* What you need to do
Every word of the data below has to be copied faithfully.

* Raw data
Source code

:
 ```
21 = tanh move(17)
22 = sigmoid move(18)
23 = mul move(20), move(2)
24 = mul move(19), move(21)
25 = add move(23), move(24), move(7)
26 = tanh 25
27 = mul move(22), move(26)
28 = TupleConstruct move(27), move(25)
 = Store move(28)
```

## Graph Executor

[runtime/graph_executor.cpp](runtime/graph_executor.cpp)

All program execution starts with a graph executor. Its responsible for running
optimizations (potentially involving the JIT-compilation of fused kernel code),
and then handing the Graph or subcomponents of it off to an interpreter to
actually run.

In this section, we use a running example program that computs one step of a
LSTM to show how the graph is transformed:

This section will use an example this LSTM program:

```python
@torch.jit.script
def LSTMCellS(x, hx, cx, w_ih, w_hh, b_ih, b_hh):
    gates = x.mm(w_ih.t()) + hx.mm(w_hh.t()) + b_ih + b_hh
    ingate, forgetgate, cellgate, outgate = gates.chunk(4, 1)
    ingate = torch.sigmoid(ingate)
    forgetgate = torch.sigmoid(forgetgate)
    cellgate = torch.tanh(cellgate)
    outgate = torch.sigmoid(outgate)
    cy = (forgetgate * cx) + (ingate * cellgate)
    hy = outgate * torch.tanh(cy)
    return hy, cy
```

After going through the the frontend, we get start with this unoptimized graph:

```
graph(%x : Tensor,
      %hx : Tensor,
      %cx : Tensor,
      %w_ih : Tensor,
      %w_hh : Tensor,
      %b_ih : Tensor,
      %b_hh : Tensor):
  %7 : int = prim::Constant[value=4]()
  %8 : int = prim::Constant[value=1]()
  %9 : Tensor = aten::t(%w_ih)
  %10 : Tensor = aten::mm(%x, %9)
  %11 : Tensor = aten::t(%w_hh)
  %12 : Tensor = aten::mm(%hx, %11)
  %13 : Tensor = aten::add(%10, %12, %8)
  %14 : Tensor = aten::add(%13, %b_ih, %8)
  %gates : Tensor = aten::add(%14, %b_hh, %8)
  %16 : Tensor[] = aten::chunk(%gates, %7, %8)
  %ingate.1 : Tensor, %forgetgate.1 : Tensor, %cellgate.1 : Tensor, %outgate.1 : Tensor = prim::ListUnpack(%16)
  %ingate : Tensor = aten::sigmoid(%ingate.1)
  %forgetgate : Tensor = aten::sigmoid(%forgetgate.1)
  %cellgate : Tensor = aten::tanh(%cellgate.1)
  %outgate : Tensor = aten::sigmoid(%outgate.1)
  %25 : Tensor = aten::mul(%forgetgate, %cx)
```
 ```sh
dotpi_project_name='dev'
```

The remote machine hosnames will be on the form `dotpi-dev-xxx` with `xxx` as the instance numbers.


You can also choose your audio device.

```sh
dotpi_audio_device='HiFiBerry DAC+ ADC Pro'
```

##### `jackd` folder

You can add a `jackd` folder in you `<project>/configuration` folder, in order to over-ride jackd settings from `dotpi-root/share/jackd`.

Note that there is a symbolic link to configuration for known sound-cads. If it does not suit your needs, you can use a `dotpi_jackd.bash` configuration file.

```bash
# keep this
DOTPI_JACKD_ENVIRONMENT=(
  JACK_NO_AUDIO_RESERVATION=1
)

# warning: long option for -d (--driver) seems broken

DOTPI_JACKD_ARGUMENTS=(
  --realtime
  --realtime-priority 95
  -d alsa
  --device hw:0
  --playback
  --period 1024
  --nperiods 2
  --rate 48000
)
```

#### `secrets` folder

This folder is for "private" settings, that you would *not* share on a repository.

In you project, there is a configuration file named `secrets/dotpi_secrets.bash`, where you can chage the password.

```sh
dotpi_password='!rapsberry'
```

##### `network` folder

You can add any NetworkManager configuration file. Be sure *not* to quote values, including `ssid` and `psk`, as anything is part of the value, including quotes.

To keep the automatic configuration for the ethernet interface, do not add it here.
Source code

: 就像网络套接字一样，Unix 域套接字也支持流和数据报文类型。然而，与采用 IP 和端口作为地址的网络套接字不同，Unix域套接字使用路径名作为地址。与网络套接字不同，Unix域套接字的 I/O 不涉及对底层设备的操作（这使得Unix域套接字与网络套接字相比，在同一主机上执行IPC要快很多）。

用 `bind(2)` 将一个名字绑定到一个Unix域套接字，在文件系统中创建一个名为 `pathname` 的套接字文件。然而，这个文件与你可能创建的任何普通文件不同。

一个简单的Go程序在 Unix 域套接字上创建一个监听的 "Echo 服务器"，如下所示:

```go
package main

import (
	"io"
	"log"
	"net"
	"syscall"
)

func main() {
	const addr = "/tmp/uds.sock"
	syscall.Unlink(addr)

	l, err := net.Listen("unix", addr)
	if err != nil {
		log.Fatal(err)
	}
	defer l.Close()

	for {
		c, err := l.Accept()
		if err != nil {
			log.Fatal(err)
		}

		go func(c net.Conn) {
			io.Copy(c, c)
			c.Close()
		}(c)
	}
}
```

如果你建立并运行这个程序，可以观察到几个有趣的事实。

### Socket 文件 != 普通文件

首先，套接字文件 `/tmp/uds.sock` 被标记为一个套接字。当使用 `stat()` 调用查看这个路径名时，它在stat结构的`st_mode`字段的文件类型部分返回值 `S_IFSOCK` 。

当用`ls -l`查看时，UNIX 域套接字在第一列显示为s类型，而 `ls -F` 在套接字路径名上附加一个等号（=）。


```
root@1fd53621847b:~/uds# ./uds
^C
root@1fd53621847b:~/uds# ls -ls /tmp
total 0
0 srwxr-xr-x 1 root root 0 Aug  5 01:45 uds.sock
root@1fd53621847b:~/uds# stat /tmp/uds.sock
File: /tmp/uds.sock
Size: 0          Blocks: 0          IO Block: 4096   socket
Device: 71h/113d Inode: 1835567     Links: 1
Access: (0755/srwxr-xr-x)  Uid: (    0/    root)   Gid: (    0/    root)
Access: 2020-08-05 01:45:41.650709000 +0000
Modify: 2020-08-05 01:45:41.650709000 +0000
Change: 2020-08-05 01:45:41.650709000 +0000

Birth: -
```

* Solved exercise
Source code

:
 ```
21 = tanh move(17)
22 = sigmoid move(18)
23 = mul move(20), move(2)
24 = mul move(19), move(21)
25 = add move(23), move(24), move(7)
26 = tanh 25
27 = mul move(22), move(26)
28 = TupleConstruct move(27), move(25)
 = Store move(28)
```

## Graph Executor

[runtime/graph_executor.cpp](runtime/graph_executor.cpp)

All program execution starts with a graph executor. Its responsible for running
optimizations (potentially involving the JIT-compilation of fused kernel code),
and then handing the Graph or subcomponents of it off to an interpreter to
actually run.

In this section, we use a running example program that computs one step of a
LSTM to show how the graph is transformed:

This section will use an example this LSTM program:

```python
@torch.jit.script
def LSTMCellS(x, hx, cx, w_ih, w_hh, b_ih, b_hh):
    gates = x.mm(w_ih.t()) + hx.mm(w_hh.t()) + b_ih + b_hh
    ingate, forgetgate, cellgate, outgate = gates.chunk(4, 1)
    ingate = torch.sigmoid(ingate)
    forgetgate = torch.sigmoid(forgetgate)
    cellgate = torch.tanh(cellgate)
    outgate = torch.sigmoid(outgate)
    cy = (forgetgate * cx) + (ingate * cellgate)
    hy = outgate * torch.tanh(cy)
    return hy, cy
```

After going through the the frontend, we get start with this unoptimized graph:

```
graph(%x : Tensor,
      %hx : Tensor,
      %cx : Tensor,
      %w_ih : Tensor,
      %w_hh : Tensor,
      %b_ih : Tensor,
      %b_hh : Tensor):
  %7 : int = prim::Constant[value=4]()
  %8 : int = prim::Constant[value=1]()
  %9 : Tensor = aten::t(%w_ih)
  %10 : Tensor = aten::mm(%x, %9)
  %11 : Tensor = aten::t(%w_hh)
  %12 : Tensor = aten::mm(%hx, %11)
  %13 : Tensor = aten::add(%10, %12, %8)
  %14 : Tensor = aten::add(%13, %b_ih, %8)
  %gates : Tensor = aten::add(%14, %b_hh, %8)
  %16 : Tensor[] = aten::chunk(%gates, %7, %8)
  %ingate.1 : Tensor, %forgetgate.1 : Tensor, %cellgate.1 : Tensor, %outgate.1 : Tensor = prim::ListUnpack(%16)
  %ingate : Tensor = aten::sigmoid(%ingate.1)
  %forgetgate : Tensor = aten::sigmoid(%forgetgate.1)
  %cellgate : Tensor = aten::tanh(%cellgate.1)
  %outgate : Tensor = aten::sigmoid(%outgate.1)
  %25 : Tensor = aten::mul(%forgetgate, %cx)
```
 ```sh
dotpi_project_name='dev'
```

The remote machine hosnames will be on the form `dotpi-dev-xxx` with `xxx` as the instance numbers.


You can also choose your audio device.

```sh
dotpi_audio_device='HiFiBerry DAC+ ADC Pro'
```

##### `jackd` folder

You can add a `jackd` folder in you `<project>/configuration` folder, in order to over-ride jackd settings from `dotpi-root/share/jackd`.

Note that there is a symbolic link to configuration for known sound-cads. If it does not suit your needs, you can use a `dotpi_jackd.bash` configuration file.

```bash
# keep this
DOTPI_JACKD_ENVIRONMENT=(
  JACK_NO_AUDIO_RESERVATION=1
)

# warning: long option for -d (--driver) seems broken

DOTPI_JACKD_ARGUMENTS=(
  --realtime
  --realtime-priority 95
  -d alsa
  --device hw:0
  --playback
  --period 1024
  --nperiods 2
  --rate 48000
)
```

#### `secrets` folder

This folder is for "private" settings, that you would *not* share on a repository.

In you project, there is a configuration file named `secrets/dotpi_secrets.bash`, where you can chage the password.

```sh
dotpi_password='!rapsberry'
```

##### `network` folder

You can add any NetworkManager configuration file. Be sure *not* to quote values, including `ssid` and `psk`, as anything is part of the value, including quotes.

To keep the automatic configuration for the ethernet interface, do not add it here.
Source code

: 就像网络套接字一样，Unix 域套接字也支持流和数据报文类型。然而，与采用 IP 和端口作为地址的网络套接字不同，Unix域套接字使用路径名作为地址。与网络套接字不同，Unix域套接字的 I/O 不涉及对底层设备的操作（这使得Unix域套接字与网络套接字相比，在同一主机上执行IPC要快很多）。

用 `bind(2)` 将一个名字绑定到一个Unix域套接字，在文件系统中创建一个名为 `pathname` 的套接字文件。然而，这个文件与你可能创建的任何普通文件不同。

一个简单的Go程序在 Unix 域套接字上创建一个监听的 "Echo 服务器"，如下所示:

```go
package main

import (
	"io"
	"log"
	"net"
	"syscall"
)

func main() {
	const addr = "/tmp/uds.sock"
	syscall.Unlink(addr)

	l, err := net.Listen("unix", addr)
	if err != nil {
		log.Fatal(err)
	}
	defer l.Close()

	for {
		c, err := l.Accept()
		if err != nil {
			log.Fatal(err)
		}

		go func(c net.Conn) {
			io.Copy(c, c)
			c.Close()
		}(c)
	}
}
```

如果你建立并运行这个程序，可以观察到几个有趣的事实。

### Socket 文件 != 普通文件

首先，套接字文件 `/tmp/uds.sock` 被标记为一个套接字。当使用 `stat()` 调用查看这个路径名时，它在stat结构的`st_mode`字段的文件类型部分返回值 `S_IFSOCK` 。

当用`ls -l`查看时，UNIX 域套接字在第一列显示为s类型，而 `ls -F` 在套接字路径名上附加一个等号（=）。


```
root@1fd53621847b:~/uds# ./uds
^C
root@1fd53621847b:~/uds# ls -ls /tmp
total 0
0 srwxr-xr-x 1 root root 0 Aug  5 01:45 uds.sock
root@1fd53621847b:~/uds# stat /tmp/uds.sock
File: /tmp/uds.sock
Size: 0          Blocks: 0          IO Block: 4096   socket
Device: 71h/113d Inode: 1835567     Links: 1
Access: (0755/srwxr-xr-x)  Uid: (    0/    root)   Gid: (    0/    root)
Access: 2020-08-05 01:45:41.650709000 +0000
Modify: 2020-08-05 01:45:41.650709000 +0000
Change: 2020-08-05 01:45:41.650709000 +0000

Birth: -
```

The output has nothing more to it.